コラム

21 弁護士費用は自己負担が原則ですが…(2)~交通事故の話6~

2014年05月18日

前回の続き)

 故意または過失によって他人の権利利益を侵害すると、これによる損害を賠償するべき法的責任を負うことになります(不法行為責任、民法第709条)。
 権利利益を侵害された側から見れば、不法行為責任を負う者に対して損害賠償請求できるということですね。人身事故、物損事故問わず、交通事故被害者の加害者に対する損害賠償請求は、この不法行為責任が根拠になります。

 そして、被害者が加害者に対して不法行為責任を根拠に損害賠償を求め、弁護士に依頼して裁判を起こした場合の弁護士費用の負担について、最高裁判所は次のように判断しています(最高裁判所昭和44年2月27日判決)。

 

 「わが国の現行法は弁護士強制主義を採ることなく、訴訟追行を本人が行なうか、弁護士を選任して行なうかの選択の余地が当事者に残されているのみならず、弁護士費用は訴訟費用に含まれていないのであるが、現在の訴訟はますます専門化された訴訟追行を当事者に対して要求する以上、一般人が単独にて十分な訴訟活動を展開することはほとんど不可能に近い」

 「したがつて、相手方の故意又は過失によつて自己の権利を侵害された者が損害賠償義務者たる相手方から容易にその履行を受け得ないため、自己の権利擁護上、訴を提起することを余儀なくされた場合においては、一般人は弁護士に委任するにあらざれば、十分な訴訟活動をなし得ない」

 「現在においては、このようなことが通常と認められるからには、訴訟追行を弁護士に委任した場合には、その弁護士費用は、事案の難易、請求額、認容された額その他諸般の事情を斟酌して相当と認められる額の範囲内のものに限り、右不法行為と相当因果関係に立つ損害というべきである」 

 

 このような最高裁判例もあり、被害者が加害者の不法行為責任を追及する裁判に要した弁護士費用については、一定額を加害者の負担とするという扱いが認められています。

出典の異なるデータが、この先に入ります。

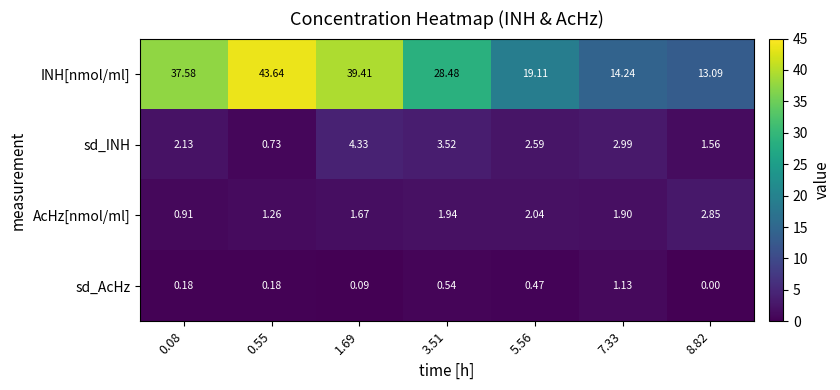

At which category is the sum across all series the highest?

0.55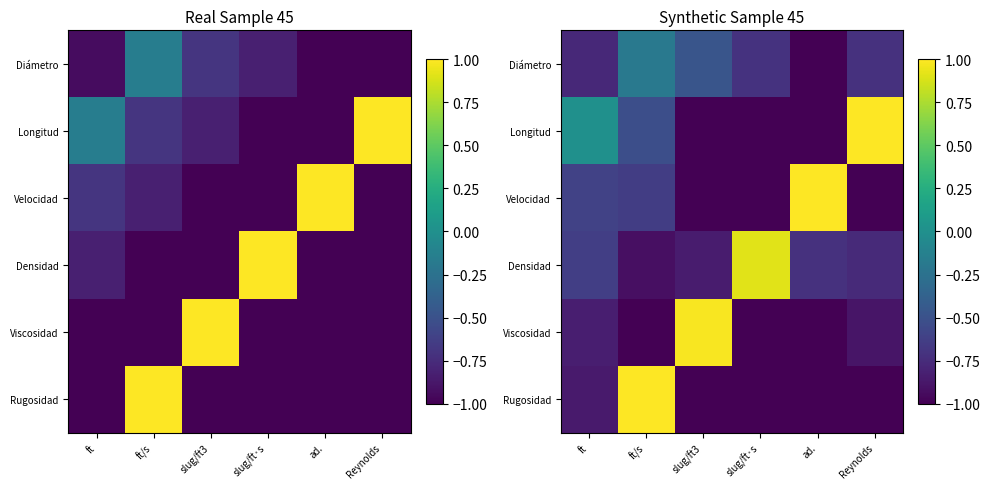

What is the maximum value shown in the chart?

1.0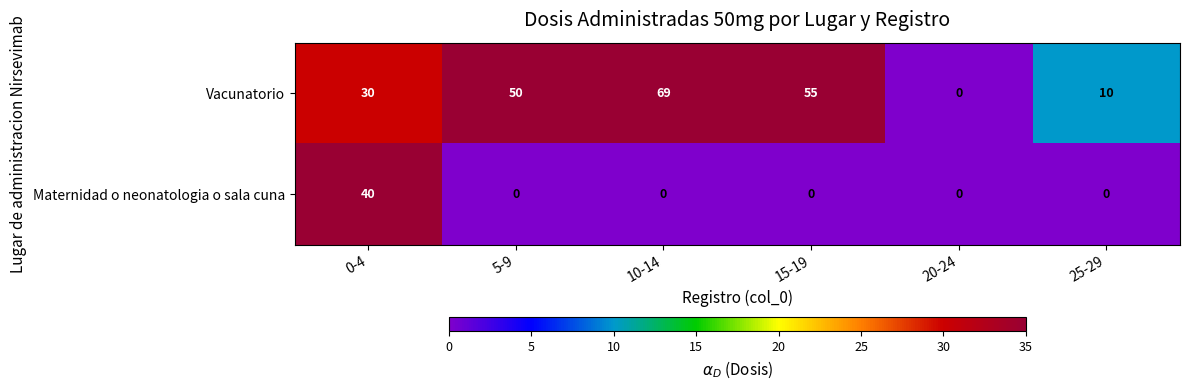

At which category is the sum across all series the highest?

0-4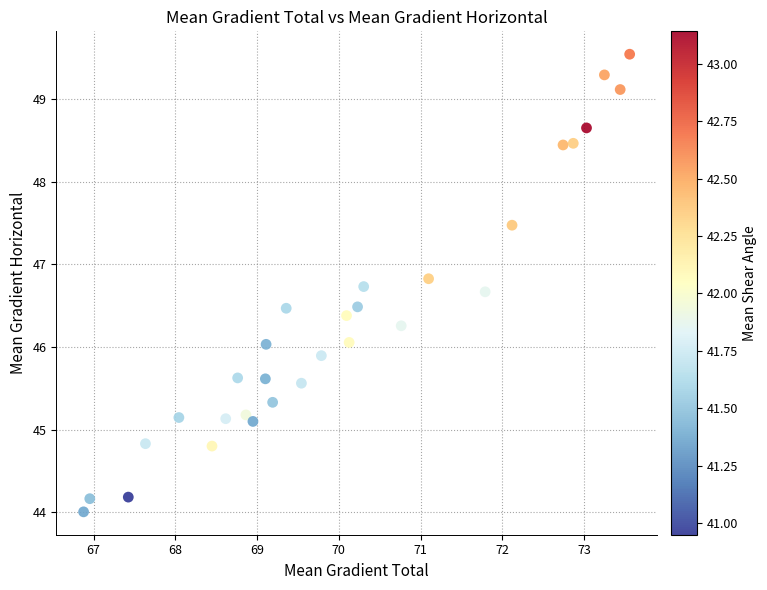

What is the range of Y values (max minus min)?

5.5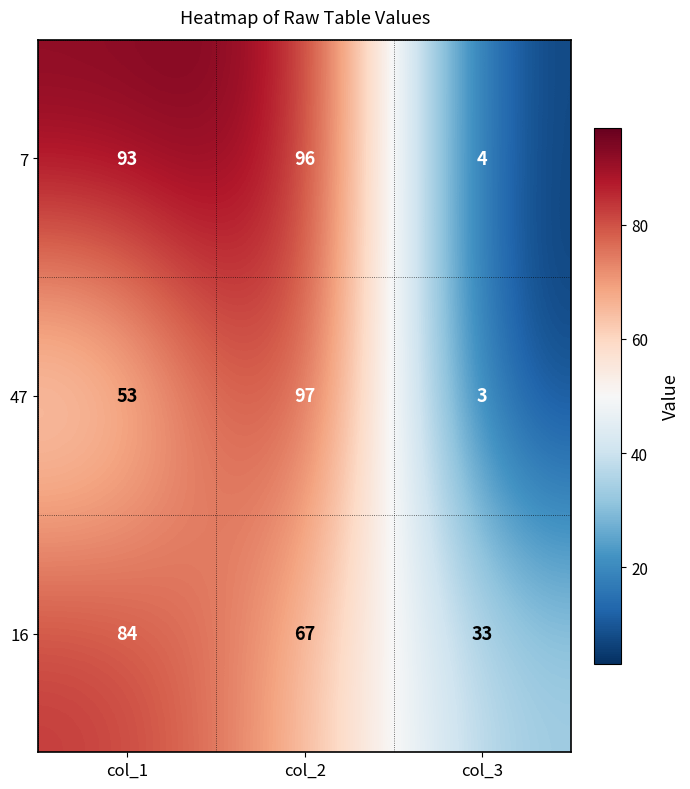

The 16 series shows 14 at col_3. True or false?

False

 認められる弁護士費用はいったいいくらなのか?弁護士に対して支払った費用は全額損害と認められるのか?前記最高裁判例が述べる「諸般の事情を斟酌して相当と認められる額」とはいくらかが問題となるわけですが、交通事故被害者から加害者に対する損害賠償請求訴訟においては、判決による認容額の1割程度(ただし、認容額が高額となるほど割合は小さくなる傾向にあり、逆に認容額自体が低額である場合には割合が大きくなる例もある)の金額が弁護士費用として認められています。

 交通事故被害回復のための裁判は、他の類型の民事事件と比べ、裁判を起こしやすい環境が存在すると言えるでしょう。交通事故で被害に遭われた方は、紛争解決のための手段として裁判も視野に入れるべきと考えます。